= John Braithwaite (writer) =

John Braithwaite (fl. 1660) was an English Quaker.

== Early life ==
Braithwaite was probably born in 1633, as there is an entry in the Cartmel registers of the baptism on 24 March 1633 of John, son of James Braithwaite of Newton.

== Career ==
George Fox records in his 'Journal' that, being at Newton-in-Cartmel in 1652, where he attempted to preach to the people after service, he spoke to a youth whom he noticed in the chapel taking notes. The young man was John Braithwaite, who afterwards became his earnest follower. He published three tracts in support of Fox's doctrines:

- A serious Meditation upon the dealings of God with England and the State thereof in General (not dated)
- The Ministers of England which are called the Ministers of the Gospel weighed in the Balance of Equity, &c., (1660)
- To all those that observe Days, Months, Times, and Years, &c., (1660)
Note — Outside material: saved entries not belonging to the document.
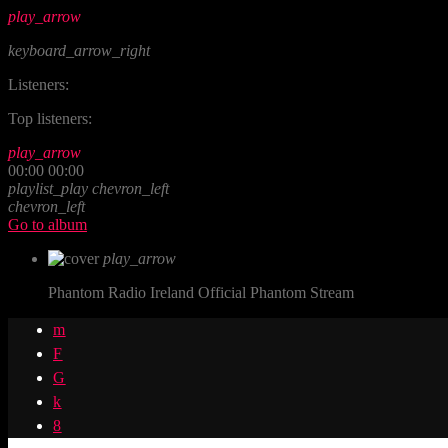
play_arrow
keyboard_arrow_right
Listeners:
Top listeners:
play_arrow
00:00
00:00
playlist_play
chevron_left
chevron_left
Go to album
play_arrow
Phantom Radio Ireland
Official Phantom Stream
In 1658 he, or one of his name, travelled many miles to visit a friend confined in Ilchester gaol, but was "unmercifully beaten by the wicked gaoler and not suffered to come in;" and at another time he was sent to prison, along with Thomas Briggs, a Cheshire man, for preaching at Salisbury.

A John Braithwaite, who may be the same man, was resident in the island of Barbados between 1669 and 1693, where he suffered frequent fines in default of not appearing in arms, and for refusing to pay church dues. Braithwaite is stated by Smith in his Catalogue of Friends' Books to have died at Chippenham, Wiltshire.